Paul: In my view, to call scholars like E.K. Chambers or Edmond Malone “non-militant Stratfordians” is not only awkward, it’s anti-historic. Would you call George Washington a (modern) Democrat or Alexander Hamilton a (modern) Republican? It also makes the authorship issue about nothing but Shakespeare’s identity, which I reject, since studies of the history of the period show me that the identity issue is tightly interwound with the history of the period and affects the identity of ALL Elizabethan authors of imaginative literature. When scholars begin to look at the identity issue in relation to the politics of the period we’ll begin to see some movement. Stuck as it is now on the micro-level of pro- or anti-Stratford, it simply continues to go in circles, and will continue to do so until its relevance to the broader issue of the Elizabethan version of the Calvinist Reformation is taken into account.
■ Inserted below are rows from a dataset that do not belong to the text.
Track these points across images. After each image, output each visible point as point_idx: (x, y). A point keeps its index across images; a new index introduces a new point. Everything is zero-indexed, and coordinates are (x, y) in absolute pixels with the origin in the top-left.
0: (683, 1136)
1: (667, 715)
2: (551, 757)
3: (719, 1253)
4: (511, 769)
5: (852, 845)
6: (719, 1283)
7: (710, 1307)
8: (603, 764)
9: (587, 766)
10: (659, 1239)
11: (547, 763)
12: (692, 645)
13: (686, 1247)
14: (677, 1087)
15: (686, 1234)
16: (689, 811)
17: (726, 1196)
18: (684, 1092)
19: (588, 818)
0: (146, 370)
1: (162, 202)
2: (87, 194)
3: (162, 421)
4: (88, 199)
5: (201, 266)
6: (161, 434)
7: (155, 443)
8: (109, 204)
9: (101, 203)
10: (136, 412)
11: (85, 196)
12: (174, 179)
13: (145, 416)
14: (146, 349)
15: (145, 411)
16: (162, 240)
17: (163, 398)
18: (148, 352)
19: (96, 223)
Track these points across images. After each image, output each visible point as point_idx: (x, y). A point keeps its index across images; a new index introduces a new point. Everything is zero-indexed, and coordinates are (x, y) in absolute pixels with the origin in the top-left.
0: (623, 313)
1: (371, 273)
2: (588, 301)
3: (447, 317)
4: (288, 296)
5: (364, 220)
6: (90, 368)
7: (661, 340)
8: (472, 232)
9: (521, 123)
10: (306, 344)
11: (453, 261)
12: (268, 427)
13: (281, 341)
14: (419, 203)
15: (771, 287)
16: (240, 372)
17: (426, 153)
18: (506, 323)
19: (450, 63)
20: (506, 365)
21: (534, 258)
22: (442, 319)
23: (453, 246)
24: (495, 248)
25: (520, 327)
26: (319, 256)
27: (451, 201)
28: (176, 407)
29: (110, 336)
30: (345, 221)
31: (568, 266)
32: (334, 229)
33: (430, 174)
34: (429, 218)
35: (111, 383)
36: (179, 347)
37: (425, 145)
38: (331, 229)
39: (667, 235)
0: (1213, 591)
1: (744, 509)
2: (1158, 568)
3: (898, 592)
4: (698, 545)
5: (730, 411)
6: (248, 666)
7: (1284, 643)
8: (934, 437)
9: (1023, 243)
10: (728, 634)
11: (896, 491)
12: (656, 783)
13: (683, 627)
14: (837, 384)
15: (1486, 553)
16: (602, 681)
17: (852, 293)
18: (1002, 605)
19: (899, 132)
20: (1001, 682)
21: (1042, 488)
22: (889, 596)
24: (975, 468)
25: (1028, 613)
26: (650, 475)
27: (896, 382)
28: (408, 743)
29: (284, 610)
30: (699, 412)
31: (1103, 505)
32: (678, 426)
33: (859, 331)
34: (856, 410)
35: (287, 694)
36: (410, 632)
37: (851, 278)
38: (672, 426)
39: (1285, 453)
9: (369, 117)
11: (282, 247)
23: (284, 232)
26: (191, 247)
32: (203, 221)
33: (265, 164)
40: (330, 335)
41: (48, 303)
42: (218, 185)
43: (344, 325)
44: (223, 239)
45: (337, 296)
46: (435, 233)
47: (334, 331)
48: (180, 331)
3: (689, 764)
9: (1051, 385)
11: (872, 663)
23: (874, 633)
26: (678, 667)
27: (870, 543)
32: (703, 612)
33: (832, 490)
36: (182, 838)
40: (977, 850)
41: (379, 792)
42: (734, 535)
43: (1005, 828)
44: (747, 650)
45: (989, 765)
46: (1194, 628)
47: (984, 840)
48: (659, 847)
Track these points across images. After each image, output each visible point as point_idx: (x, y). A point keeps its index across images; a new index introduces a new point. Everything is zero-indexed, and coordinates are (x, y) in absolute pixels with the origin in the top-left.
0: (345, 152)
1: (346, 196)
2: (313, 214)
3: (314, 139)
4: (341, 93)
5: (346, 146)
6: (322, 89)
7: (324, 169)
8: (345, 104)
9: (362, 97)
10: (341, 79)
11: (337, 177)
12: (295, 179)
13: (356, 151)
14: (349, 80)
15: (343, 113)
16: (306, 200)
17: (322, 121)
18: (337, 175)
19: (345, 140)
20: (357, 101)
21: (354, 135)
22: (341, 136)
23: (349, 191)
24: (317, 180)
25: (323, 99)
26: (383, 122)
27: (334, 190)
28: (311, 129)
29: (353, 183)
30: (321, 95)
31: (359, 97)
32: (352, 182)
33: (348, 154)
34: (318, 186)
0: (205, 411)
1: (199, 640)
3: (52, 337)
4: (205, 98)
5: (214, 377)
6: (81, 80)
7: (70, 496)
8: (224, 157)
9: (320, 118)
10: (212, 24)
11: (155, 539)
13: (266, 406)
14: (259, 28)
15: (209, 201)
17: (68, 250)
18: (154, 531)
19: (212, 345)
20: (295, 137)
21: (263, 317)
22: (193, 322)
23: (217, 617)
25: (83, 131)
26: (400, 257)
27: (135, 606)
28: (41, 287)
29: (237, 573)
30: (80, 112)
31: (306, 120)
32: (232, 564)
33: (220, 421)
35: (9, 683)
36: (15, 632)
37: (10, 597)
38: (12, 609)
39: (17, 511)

I agree with everything you say about William’s role in the authorship, except the notion that the name came first. To me this is utterly bizarre. Not only is this putting the chicken before the egg, it’s putting the chicken pot pie before the chicken.
That “no one could fake sincerity better” than Shakespeare is an oxymoron. No one can fake sincerity––only the heart speaks true. It’s the powerful sincerity that has won the world to his plots, his beautiful language a secondary factor. That he was able to do this is because he always built his stories on his own situation at the time. Romeo is Romeo and Benedick Benedick because Oxford was in love with Ann Vavasor. Lear is Lear because Oxford was furious with how he was being treated by his two older daughters. Richard III is evil incarnate because Robert Cecil was trying to destroy Oxford’s great creation, the London Stage. We can actually begin to successfully date the first versions of the plays (and even some later versions) by connecting the main plots with events in Oxford’s life. Of course it’s because he was telling the truth (as he saw it) about his fellow aristocrats and privy council officials that his identity had to be hidden.
So far as I know, the Southampton debt relies on a single comment by a contemporary. Every important fact has to be solidified by at least one or two bits of third party evidence, or it cannot be used as a support for further argument. If Stone in Crisis of the Aristocracy shows from his research that Southampton did fork over £5000 to Burghley at some point, I missed it. So far the much more important fact is that in 1593 the teenaged Southampton was seen by the world as the heir to a peer’s fortune, which meant that no matter how much he owed, once he turned 21 he could not be denied credit, no matter how bad a risk he may have seemed. That was the law.
I reject the tendency to see the history of the Elizabethan era as some sort of “hangover from Stratfordianism.” Once again, this puts the issue of the poet’s identity at the center, rather than a result, which it surely was, of the political temper of the times.
I’m honored to hear that you’ve read more than just a blog or two, but again, I can see by your comments that you haven’t read, or perhaps fully grasped, the scenario that leads from Oxford’s return from Italy in 1576 to the publication of Richard III in 1598, the first to bear William’s name as author. If you had, you would surely have made some reference to it. I know that a blog is not a book, but I’ve done my best to add links along the way, and there are a few readers who do seem to have grasped the full arc of the argument.